[[ Data to process open ]]
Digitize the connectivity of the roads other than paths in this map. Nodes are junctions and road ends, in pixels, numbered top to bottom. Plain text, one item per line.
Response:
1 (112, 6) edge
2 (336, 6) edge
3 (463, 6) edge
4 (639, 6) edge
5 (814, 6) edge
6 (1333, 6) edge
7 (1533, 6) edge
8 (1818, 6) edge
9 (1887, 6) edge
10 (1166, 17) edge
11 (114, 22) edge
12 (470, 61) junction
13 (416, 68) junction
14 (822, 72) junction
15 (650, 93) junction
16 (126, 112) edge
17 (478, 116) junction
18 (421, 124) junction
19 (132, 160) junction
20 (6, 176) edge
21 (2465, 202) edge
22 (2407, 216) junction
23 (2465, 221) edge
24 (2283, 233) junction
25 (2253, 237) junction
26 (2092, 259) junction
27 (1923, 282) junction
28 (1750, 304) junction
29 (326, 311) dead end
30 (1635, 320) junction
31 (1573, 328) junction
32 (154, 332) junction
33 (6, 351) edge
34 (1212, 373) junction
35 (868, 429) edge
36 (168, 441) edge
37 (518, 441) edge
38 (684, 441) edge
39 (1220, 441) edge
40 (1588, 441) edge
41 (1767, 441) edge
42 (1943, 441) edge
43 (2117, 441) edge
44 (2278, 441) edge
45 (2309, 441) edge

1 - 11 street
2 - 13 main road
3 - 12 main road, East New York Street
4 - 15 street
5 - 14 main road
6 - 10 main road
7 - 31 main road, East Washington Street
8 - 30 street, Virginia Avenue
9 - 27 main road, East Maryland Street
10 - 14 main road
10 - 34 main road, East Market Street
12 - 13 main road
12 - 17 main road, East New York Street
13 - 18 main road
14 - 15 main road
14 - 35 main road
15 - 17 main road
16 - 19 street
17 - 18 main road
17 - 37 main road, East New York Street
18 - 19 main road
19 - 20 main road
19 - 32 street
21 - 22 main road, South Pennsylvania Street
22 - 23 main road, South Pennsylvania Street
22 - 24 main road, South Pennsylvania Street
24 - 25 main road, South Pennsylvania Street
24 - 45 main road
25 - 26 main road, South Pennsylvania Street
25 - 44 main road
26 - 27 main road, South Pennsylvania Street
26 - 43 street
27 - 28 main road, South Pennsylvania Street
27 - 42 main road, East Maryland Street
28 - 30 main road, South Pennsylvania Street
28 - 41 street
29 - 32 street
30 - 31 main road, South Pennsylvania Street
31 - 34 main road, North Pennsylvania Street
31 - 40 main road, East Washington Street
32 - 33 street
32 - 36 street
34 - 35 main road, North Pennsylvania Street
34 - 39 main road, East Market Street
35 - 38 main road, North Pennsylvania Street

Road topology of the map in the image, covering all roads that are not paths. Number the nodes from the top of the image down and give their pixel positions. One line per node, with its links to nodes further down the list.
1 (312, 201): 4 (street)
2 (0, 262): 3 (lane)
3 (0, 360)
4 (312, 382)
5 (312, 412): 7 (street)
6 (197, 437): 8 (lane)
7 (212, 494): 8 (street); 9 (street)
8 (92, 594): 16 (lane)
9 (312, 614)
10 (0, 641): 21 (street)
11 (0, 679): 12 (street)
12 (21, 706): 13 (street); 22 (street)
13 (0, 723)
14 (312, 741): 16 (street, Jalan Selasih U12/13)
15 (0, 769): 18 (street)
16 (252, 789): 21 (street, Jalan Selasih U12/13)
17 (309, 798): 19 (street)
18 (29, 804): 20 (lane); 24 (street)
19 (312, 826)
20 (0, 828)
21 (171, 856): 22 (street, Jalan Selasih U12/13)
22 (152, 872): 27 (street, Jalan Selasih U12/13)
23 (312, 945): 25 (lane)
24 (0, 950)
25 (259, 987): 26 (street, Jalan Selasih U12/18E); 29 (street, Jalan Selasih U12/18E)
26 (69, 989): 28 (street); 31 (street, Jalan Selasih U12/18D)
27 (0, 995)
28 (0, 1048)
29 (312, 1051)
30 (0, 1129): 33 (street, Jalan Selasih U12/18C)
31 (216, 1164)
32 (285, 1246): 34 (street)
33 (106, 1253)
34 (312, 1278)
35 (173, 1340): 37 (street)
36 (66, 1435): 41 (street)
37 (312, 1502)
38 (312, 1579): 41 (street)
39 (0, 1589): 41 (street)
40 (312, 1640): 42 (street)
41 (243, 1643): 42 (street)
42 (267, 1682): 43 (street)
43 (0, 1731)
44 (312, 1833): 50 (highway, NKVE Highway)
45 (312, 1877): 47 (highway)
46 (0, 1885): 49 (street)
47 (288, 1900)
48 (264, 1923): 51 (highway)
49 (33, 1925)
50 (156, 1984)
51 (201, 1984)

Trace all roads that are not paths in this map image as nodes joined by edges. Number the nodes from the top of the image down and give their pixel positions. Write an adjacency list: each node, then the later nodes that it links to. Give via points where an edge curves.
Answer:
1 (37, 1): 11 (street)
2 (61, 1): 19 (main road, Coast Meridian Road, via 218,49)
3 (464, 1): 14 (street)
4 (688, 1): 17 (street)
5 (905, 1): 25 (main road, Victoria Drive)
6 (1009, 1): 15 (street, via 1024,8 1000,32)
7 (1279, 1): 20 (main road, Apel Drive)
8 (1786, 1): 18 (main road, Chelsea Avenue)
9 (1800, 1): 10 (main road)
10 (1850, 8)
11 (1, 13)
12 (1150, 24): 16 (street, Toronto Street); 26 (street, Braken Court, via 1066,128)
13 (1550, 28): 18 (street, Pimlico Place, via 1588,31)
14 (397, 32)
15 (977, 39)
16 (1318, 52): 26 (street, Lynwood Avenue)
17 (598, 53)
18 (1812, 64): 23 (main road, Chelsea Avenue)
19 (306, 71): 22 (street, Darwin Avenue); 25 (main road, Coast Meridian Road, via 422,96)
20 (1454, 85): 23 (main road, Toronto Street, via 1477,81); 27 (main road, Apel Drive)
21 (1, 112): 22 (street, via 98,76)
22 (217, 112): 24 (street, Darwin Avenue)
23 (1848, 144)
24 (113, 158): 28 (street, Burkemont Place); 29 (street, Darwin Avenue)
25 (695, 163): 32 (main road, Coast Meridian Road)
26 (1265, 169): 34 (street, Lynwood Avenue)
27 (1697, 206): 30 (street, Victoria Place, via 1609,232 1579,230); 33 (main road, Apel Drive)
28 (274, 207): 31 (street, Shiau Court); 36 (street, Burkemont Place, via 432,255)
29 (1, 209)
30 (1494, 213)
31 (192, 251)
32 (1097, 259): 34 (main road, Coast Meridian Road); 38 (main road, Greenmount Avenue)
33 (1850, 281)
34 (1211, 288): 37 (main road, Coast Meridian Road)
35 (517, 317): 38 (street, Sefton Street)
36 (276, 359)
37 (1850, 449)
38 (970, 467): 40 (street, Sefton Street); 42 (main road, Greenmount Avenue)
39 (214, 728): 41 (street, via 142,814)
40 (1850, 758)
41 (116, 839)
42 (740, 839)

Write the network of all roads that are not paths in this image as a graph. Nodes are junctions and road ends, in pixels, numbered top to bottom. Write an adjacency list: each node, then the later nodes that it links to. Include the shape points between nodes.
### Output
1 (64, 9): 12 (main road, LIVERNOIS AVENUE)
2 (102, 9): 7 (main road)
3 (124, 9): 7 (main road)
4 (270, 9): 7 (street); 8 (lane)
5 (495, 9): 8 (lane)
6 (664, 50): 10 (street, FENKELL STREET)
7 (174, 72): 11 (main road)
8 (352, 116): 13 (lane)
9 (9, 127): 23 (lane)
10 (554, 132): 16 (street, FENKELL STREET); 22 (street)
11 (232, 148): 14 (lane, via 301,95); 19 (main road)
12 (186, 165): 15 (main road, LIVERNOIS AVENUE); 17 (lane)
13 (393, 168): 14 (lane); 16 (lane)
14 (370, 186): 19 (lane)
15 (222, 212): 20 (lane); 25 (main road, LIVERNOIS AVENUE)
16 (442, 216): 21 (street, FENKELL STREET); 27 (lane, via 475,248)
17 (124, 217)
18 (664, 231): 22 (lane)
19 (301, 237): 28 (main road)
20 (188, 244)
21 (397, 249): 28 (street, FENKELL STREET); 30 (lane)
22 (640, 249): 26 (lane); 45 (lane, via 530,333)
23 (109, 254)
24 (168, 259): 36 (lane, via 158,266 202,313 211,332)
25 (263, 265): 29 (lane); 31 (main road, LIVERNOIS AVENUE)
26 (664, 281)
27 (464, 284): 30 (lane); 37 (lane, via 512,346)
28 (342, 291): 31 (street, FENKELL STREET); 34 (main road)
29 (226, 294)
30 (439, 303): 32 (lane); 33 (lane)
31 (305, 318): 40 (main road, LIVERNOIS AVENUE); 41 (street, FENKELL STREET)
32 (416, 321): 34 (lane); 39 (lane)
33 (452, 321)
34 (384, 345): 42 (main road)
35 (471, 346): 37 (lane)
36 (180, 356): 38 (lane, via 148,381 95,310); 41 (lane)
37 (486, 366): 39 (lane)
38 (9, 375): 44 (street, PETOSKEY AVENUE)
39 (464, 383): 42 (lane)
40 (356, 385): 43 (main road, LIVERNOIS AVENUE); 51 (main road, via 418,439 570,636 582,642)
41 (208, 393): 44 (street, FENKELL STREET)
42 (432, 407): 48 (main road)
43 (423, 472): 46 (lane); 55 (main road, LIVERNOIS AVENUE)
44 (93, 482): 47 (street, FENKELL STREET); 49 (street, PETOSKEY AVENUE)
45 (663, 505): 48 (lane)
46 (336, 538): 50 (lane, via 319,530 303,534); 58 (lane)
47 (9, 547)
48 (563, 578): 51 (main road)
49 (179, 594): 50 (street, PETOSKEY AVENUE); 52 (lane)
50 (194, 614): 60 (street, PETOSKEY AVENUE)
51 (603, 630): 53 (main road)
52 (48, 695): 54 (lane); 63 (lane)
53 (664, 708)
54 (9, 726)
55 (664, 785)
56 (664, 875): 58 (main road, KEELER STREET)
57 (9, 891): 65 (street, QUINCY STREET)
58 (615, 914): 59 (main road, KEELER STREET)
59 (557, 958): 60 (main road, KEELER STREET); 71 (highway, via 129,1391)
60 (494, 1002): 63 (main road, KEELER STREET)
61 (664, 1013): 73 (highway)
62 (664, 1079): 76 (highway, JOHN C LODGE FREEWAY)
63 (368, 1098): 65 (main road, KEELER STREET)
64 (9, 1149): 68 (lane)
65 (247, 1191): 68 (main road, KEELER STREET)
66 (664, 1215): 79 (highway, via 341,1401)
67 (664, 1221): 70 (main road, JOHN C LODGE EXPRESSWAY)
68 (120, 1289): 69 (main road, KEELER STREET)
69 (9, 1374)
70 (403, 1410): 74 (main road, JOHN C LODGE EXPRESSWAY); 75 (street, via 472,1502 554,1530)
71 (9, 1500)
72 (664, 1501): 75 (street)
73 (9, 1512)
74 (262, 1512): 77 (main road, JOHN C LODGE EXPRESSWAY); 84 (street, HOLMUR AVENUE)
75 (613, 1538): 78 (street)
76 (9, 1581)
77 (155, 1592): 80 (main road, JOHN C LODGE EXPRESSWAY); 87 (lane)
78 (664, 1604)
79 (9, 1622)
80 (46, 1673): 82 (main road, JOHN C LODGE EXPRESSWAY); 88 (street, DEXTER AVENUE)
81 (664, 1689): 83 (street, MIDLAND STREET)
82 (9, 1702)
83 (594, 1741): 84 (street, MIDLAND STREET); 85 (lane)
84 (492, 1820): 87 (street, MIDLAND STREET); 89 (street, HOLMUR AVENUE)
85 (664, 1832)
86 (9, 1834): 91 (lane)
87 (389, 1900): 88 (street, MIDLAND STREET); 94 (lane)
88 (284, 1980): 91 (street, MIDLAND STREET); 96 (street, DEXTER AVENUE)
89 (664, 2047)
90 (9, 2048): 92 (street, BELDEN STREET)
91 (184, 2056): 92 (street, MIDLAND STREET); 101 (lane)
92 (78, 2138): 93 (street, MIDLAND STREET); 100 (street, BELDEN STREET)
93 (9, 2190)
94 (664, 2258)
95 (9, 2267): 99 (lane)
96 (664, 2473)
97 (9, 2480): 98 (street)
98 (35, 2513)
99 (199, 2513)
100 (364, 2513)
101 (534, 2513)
[[ Data to process closed ]]
◆ **Instructions for the task**: From the records above, count the lines in which the string "ends" is found, and answer with the number alone.

◆ **Response to the task**: 2